## [ABOUT THIS TASK]
Below are entries; copy exactly the lines from the one with "35: (200, 380)" through the one with "75: (341, 512)", both included, and leave out the rest.

++++++

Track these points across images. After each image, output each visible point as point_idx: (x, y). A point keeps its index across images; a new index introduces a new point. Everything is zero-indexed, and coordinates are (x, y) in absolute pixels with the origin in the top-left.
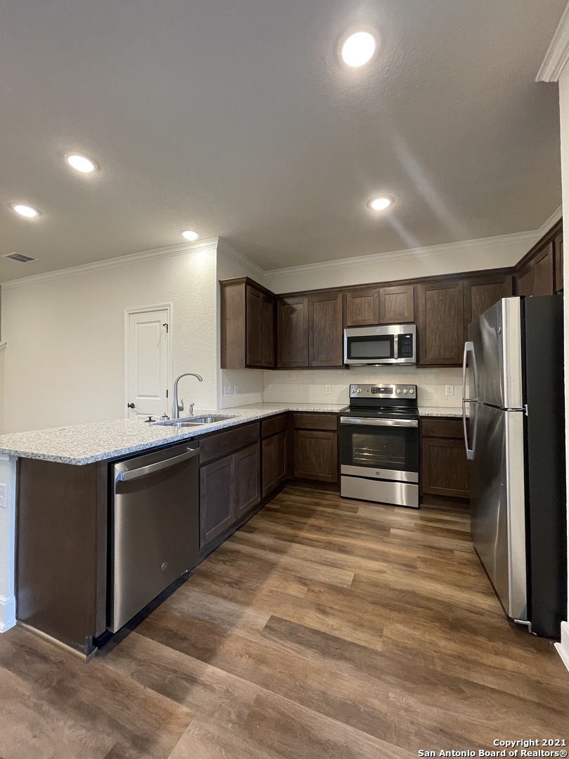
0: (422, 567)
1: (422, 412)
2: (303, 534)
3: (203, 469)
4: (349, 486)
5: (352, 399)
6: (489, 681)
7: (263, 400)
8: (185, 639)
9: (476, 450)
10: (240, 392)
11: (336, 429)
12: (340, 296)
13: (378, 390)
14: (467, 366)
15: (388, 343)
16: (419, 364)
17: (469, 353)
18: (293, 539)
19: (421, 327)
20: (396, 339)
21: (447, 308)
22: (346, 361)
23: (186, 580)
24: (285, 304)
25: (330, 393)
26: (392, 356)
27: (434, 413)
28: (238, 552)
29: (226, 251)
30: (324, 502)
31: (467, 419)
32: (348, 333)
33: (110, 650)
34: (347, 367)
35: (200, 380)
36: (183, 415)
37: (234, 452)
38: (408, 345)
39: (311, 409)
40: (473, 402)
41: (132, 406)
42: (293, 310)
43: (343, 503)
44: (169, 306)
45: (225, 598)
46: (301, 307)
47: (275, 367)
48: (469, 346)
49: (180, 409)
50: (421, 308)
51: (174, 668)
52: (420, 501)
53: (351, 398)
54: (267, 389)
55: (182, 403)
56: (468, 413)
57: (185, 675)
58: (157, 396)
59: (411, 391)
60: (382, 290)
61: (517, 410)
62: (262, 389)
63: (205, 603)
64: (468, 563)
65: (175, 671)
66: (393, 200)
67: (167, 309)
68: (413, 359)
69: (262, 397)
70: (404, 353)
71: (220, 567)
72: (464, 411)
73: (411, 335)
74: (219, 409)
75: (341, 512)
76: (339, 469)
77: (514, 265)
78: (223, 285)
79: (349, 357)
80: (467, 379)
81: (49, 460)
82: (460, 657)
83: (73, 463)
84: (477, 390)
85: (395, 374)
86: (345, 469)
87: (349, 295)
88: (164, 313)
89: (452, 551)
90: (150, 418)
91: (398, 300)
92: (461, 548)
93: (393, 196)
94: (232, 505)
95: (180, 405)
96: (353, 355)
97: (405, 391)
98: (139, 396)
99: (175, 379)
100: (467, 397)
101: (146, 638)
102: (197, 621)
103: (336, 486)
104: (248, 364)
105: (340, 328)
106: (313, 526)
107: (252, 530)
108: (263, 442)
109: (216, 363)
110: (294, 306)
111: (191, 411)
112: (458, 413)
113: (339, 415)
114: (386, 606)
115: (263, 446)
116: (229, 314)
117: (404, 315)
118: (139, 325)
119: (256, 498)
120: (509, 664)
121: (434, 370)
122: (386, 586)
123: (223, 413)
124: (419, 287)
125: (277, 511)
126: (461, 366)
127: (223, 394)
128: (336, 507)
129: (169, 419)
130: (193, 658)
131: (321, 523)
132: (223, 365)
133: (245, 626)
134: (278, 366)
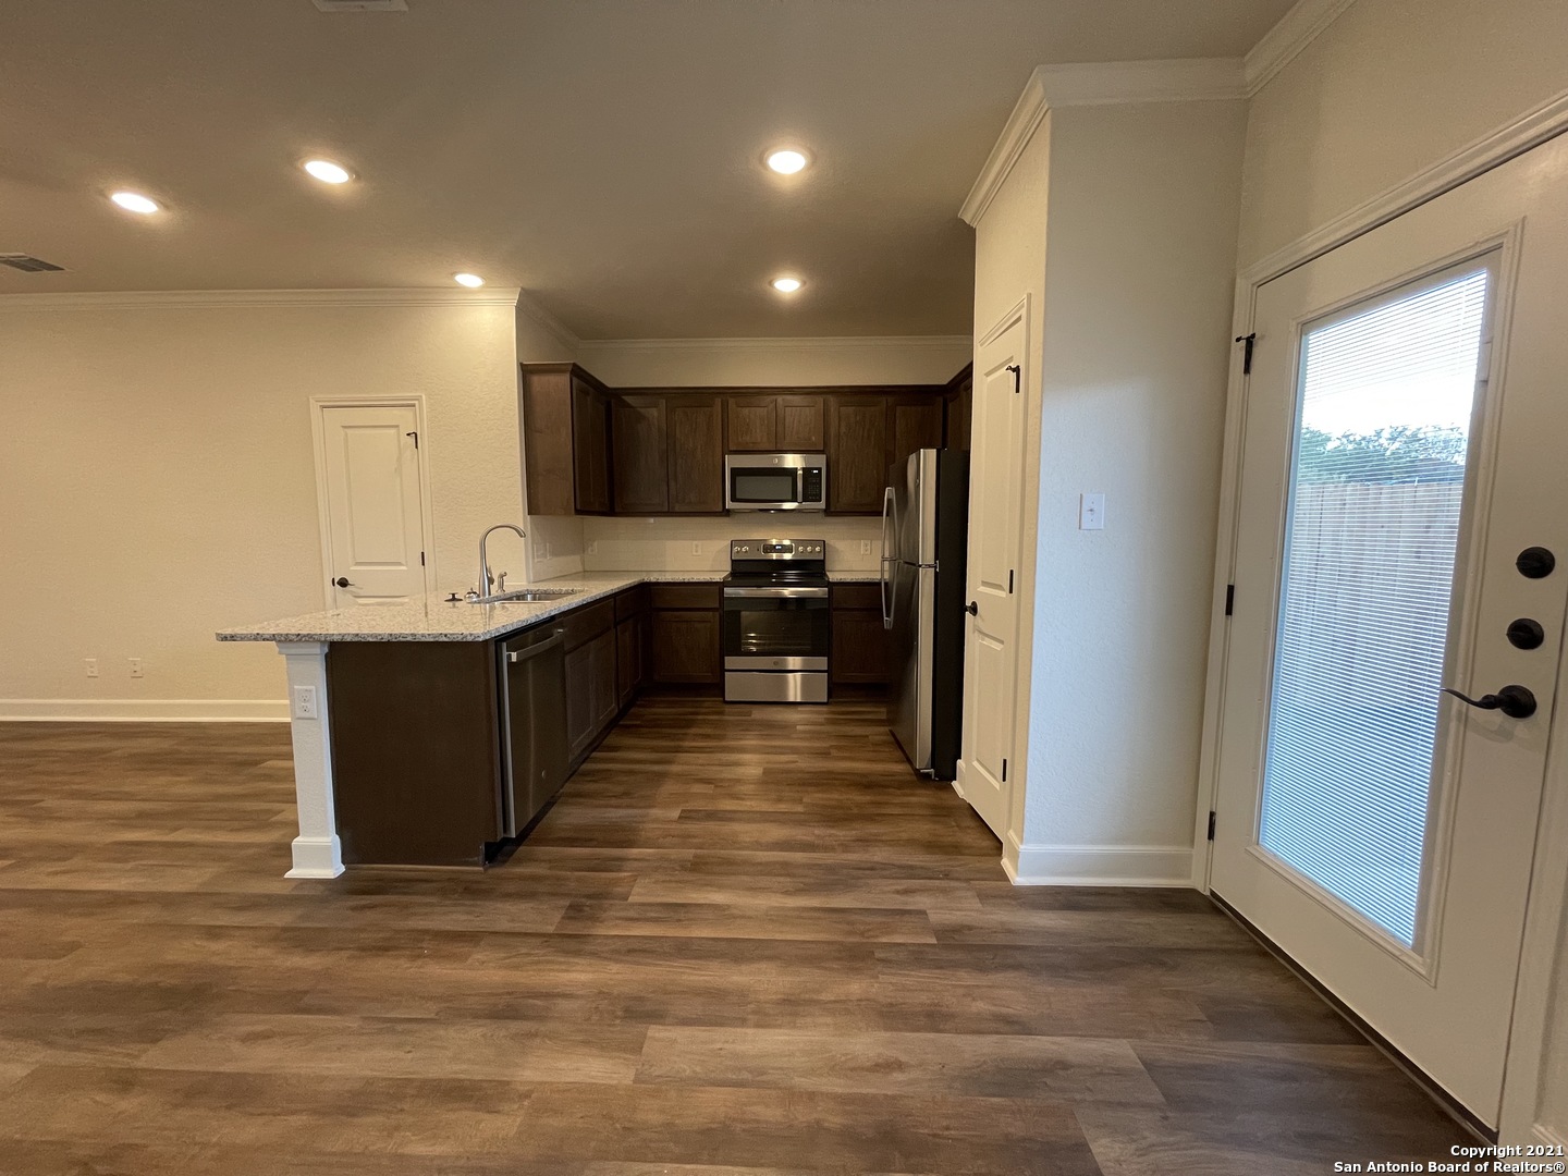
0: (834, 753)
1: (833, 577)
2: (687, 744)
3: (567, 659)
4: (735, 686)
6: (896, 811)
7: (584, 567)
9: (895, 617)
10: (555, 553)
11: (717, 605)
12: (718, 401)
13: (773, 549)
14: (887, 515)
15: (789, 480)
16: (828, 512)
17: (889, 500)
18: (678, 750)
19: (833, 457)
20: (800, 472)
21: (866, 435)
22: (729, 505)
23: (555, 802)
24: (626, 405)
25: (699, 553)
26: (794, 499)
27: (848, 577)
29: (534, 313)
30: (703, 710)
31: (886, 584)
32: (731, 462)
34: (727, 513)
35: (521, 534)
37: (591, 640)
38: (816, 483)
40: (892, 560)
41: (343, 583)
42: (640, 418)
43: (727, 708)
44: (418, 399)
46: (654, 413)
47: (610, 512)
48: (889, 492)
49: (491, 581)
50: (833, 431)
52: (829, 696)
53: (733, 561)
54: (589, 549)
55: (491, 571)
56: (886, 576)
58: (400, 564)
59: (818, 549)
60: (780, 399)
61: (930, 566)
62: (580, 547)
64: (884, 743)
65: (597, 859)
66: (804, 283)
67: (414, 406)
68: (822, 505)
69: (583, 563)
70: (810, 494)
72: (882, 575)
73: (820, 469)
74: (529, 581)
75: (727, 718)
76: (722, 663)
77: (945, 383)
78: (526, 372)
79: (734, 499)
80: (887, 532)
81: (423, 639)
82: (872, 803)
83: (470, 639)
84: (897, 548)
86: (731, 662)
87: (732, 401)
88: (407, 412)
89: (867, 736)
90: (453, 595)
91: (799, 416)
92: (877, 733)
93: (805, 278)
95: (489, 575)
96: (738, 497)
97: (809, 549)
98: (357, 563)
100: (887, 555)
101: (542, 847)
103: (719, 688)
104: (579, 507)
105: (719, 451)
106: (696, 735)
109: (521, 506)
110: (642, 410)
111: (501, 586)
112: (877, 577)
113: (721, 585)
114: (804, 784)
115: (619, 633)
116: (540, 423)
117: (810, 439)
118: (349, 431)
119: (614, 707)
120: (914, 799)
121: (846, 519)
122: (802, 772)
124: (832, 399)
125: (638, 726)
126: (881, 514)
128: (722, 713)
132: (532, 509)
133: (656, 820)
134: (616, 510)
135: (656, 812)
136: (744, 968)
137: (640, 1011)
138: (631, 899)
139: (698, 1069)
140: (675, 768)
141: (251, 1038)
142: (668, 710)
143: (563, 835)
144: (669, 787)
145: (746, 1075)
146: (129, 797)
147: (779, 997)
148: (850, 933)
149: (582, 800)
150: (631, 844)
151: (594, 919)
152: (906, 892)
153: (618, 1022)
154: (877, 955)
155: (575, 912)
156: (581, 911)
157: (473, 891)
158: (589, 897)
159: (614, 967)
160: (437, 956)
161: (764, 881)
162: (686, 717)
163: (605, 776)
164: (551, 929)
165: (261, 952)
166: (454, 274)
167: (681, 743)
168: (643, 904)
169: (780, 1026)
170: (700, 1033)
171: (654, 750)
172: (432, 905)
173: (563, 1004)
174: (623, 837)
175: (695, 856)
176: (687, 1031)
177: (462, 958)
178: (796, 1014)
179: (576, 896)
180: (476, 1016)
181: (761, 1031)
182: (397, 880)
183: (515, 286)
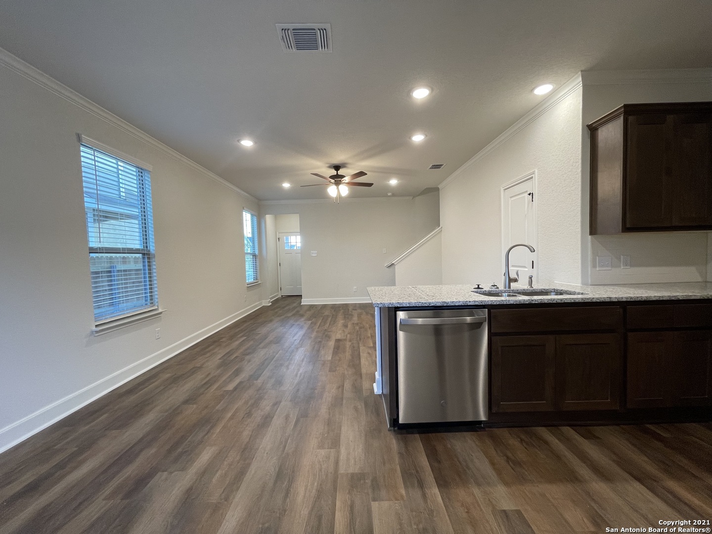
3: (496, 339)
8: (439, 462)
23: (477, 431)
28: (546, 443)
33: (401, 434)
44: (534, 173)
45: (493, 464)
49: (513, 280)
51: (419, 469)
57: (420, 477)
58: (525, 267)
63: (473, 454)
65: (417, 472)
67: (532, 178)
71: (514, 442)
74: (584, 283)
78: (592, 130)
90: (478, 285)
101: (421, 443)
102: (456, 460)
107: (590, 436)
109: (580, 228)
129: (497, 288)
130: (433, 476)
132: (594, 230)
183: (577, 73)
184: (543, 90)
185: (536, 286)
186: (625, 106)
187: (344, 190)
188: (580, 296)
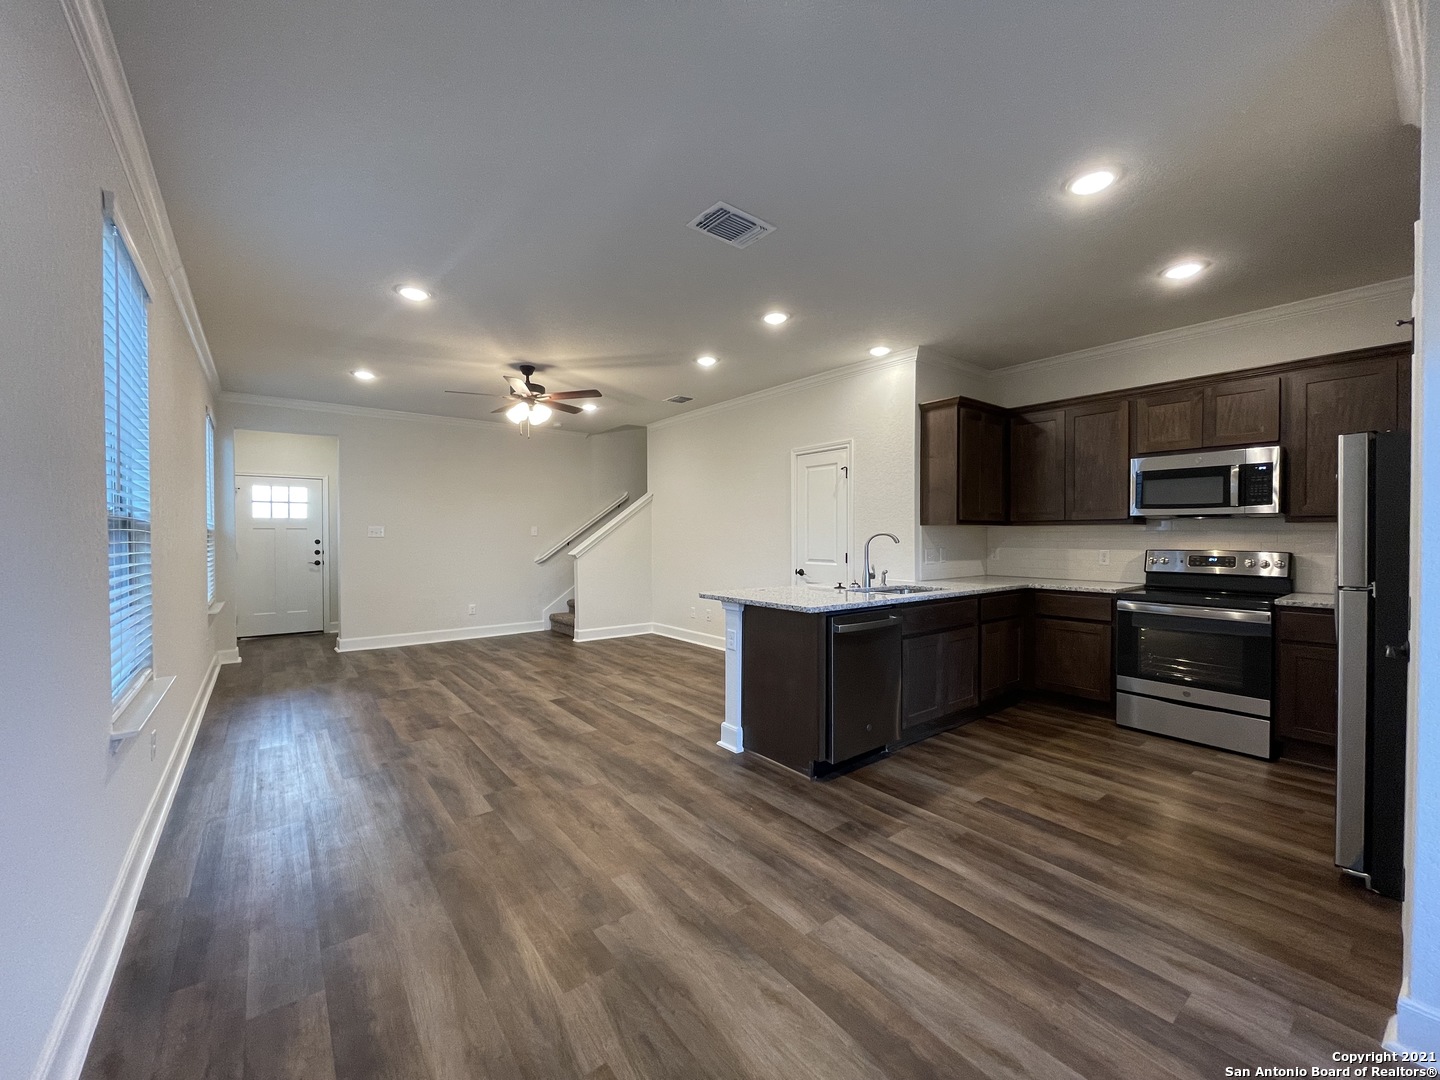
3: (906, 642)
5: (1149, 574)
7: (986, 571)
10: (948, 557)
11: (1108, 619)
12: (1125, 404)
13: (1204, 561)
15: (1218, 479)
16: (1288, 515)
18: (1022, 752)
19: (1293, 449)
20: (1235, 473)
22: (1134, 511)
23: (888, 757)
24: (1027, 422)
25: (1107, 563)
26: (1226, 503)
30: (1084, 727)
32: (1136, 465)
34: (1140, 520)
35: (896, 541)
36: (876, 583)
37: (941, 631)
38: (1263, 482)
39: (1066, 586)
41: (801, 573)
42: (1038, 432)
43: (1118, 732)
44: (849, 442)
46: (1054, 425)
47: (1006, 520)
49: (872, 576)
50: (1296, 415)
54: (992, 555)
55: (873, 569)
58: (832, 561)
60: (1213, 388)
61: (1358, 589)
62: (984, 553)
66: (1209, 263)
67: (846, 448)
68: (1275, 507)
69: (985, 567)
70: (1253, 497)
71: (925, 756)
73: (1269, 465)
74: (917, 580)
76: (1113, 682)
78: (924, 411)
79: (1140, 505)
85: (1245, 532)
86: (1125, 682)
87: (1141, 402)
88: (842, 453)
90: (840, 584)
91: (1243, 404)
94: (939, 697)
95: (871, 572)
96: (1146, 502)
98: (810, 560)
99: (865, 543)
102: (904, 783)
103: (1104, 705)
105: (1125, 457)
108: (984, 627)
109: (913, 518)
110: (1040, 425)
111: (884, 581)
113: (1115, 597)
115: (984, 632)
116: (932, 451)
117: (1257, 429)
118: (811, 470)
119: (972, 699)
123: (927, 585)
124: (1293, 377)
125: (1004, 724)
127: (924, 560)
128: (1107, 735)
129: (859, 585)
131: (1072, 745)
132: (924, 520)
133: (956, 797)
134: (1012, 520)
135: (961, 791)
136: (940, 923)
137: (840, 903)
138: (892, 839)
139: (850, 955)
140: (1006, 765)
141: (664, 810)
142: (1046, 718)
143: (878, 780)
144: (990, 777)
145: (879, 981)
146: (683, 683)
147: (950, 955)
148: (1070, 959)
149: (906, 761)
150: (921, 804)
151: (856, 838)
152: (1181, 966)
153: (823, 900)
154: (1080, 989)
155: (847, 828)
156: (850, 829)
157: (796, 789)
158: (863, 824)
159: (846, 871)
160: (756, 814)
161: (1016, 879)
162: (1059, 728)
163: (940, 751)
164: (824, 830)
165: (688, 775)
166: (869, 349)
167: (1032, 747)
168: (896, 845)
169: (934, 974)
170: (869, 937)
171: (1002, 745)
172: (771, 787)
173: (800, 873)
174: (919, 797)
175: (967, 834)
176: (861, 932)
177: (766, 821)
178: (953, 974)
179: (854, 819)
180: (754, 853)
181: (914, 965)
182: (763, 767)
183: (914, 346)
184: (879, 351)
185: (891, 582)
186: (961, 398)
187: (540, 415)
188: (940, 592)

++++++

## [WRITTEN ANSWER]
35: (200, 380)
36: (183, 415)
37: (234, 452)
38: (408, 345)
39: (311, 409)
40: (473, 402)
41: (132, 406)
42: (293, 310)
43: (343, 503)
44: (169, 306)
45: (225, 598)
46: (301, 307)
47: (275, 367)
48: (469, 346)
49: (180, 409)
50: (421, 308)
51: (174, 668)
52: (420, 501)
53: (351, 398)
54: (267, 389)
55: (182, 403)
56: (468, 413)
57: (185, 675)
58: (157, 396)
59: (411, 391)
60: (382, 290)
61: (517, 410)
62: (262, 389)
63: (205, 603)
64: (468, 563)
65: (175, 671)
66: (393, 200)
67: (167, 309)
68: (413, 359)
69: (262, 397)
70: (404, 353)
71: (220, 567)
72: (464, 411)
73: (411, 335)
74: (219, 409)
75: (341, 512)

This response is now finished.